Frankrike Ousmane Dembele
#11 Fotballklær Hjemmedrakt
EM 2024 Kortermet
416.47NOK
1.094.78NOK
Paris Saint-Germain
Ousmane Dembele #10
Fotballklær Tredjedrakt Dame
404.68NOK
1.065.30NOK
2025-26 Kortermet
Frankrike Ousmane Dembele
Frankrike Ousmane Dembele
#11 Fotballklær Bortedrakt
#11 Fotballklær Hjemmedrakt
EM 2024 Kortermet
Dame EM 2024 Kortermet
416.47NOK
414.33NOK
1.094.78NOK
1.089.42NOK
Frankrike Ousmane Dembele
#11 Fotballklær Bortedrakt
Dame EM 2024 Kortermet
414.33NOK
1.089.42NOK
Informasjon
----------------
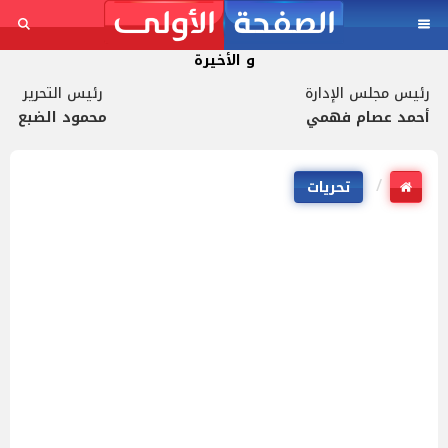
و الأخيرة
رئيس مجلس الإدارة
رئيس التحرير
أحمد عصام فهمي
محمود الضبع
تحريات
----------------
What this task involves >>
After locating the line holding "Fotballklær Tredjedrakt Dame" above, output exactly that line and every line after it through the line holding "Informasjon". Include nothing else.

Task solution >>
Fotballklær Tredjedrakt Dame
404.68NOK
1.065.30NOK
2025-26 Kortermet
Frankrike Ousmane Dembele
Frankrike Ousmane Dembele
#11 Fotballklær Bortedrakt
#11 Fotballklær Hjemmedrakt
EM 2024 Kortermet
Dame EM 2024 Kortermet
416.47NOK
414.33NOK
1.094.78NOK
1.089.42NOK
Frankrike Ousmane Dembele
#11 Fotballklær Bortedrakt
Dame EM 2024 Kortermet
414.33NOK
1.089.42NOK
Informasjon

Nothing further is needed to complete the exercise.